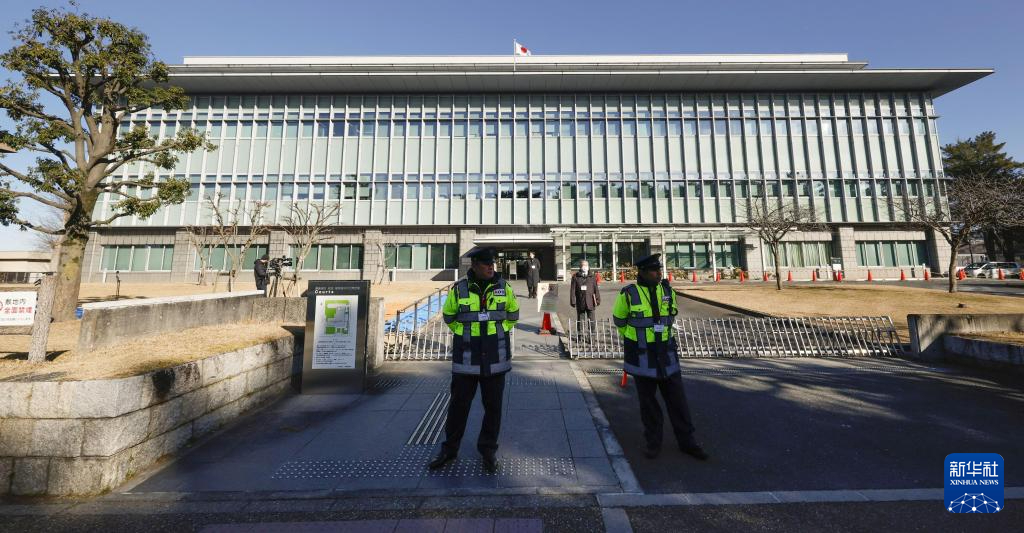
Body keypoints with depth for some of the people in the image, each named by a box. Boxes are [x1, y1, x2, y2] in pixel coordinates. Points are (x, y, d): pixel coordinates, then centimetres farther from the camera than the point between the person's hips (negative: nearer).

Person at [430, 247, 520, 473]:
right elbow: (449, 316, 10)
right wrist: (465, 334, 6)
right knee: (459, 403, 11)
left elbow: (513, 314, 11)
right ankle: (449, 450, 33)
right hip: (466, 357, 0)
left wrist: (497, 334, 5)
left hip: (495, 357, 1)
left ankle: (488, 450, 32)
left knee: (493, 406, 11)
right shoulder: (459, 289, -5)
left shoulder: (503, 287, -2)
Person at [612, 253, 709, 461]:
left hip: (666, 354, 3)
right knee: (648, 401, 9)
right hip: (641, 357, -3)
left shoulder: (668, 291, 1)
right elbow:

**Exercise**
Retype only the lines running from the line with "left hip: (666, 354, 3)" to the end of the listing, including both of those lines.

**Written answer**
left hip: (666, 354, 3)
right knee: (648, 401, 9)
right hip: (641, 357, -3)
left shoulder: (668, 291, 1)
right elbow:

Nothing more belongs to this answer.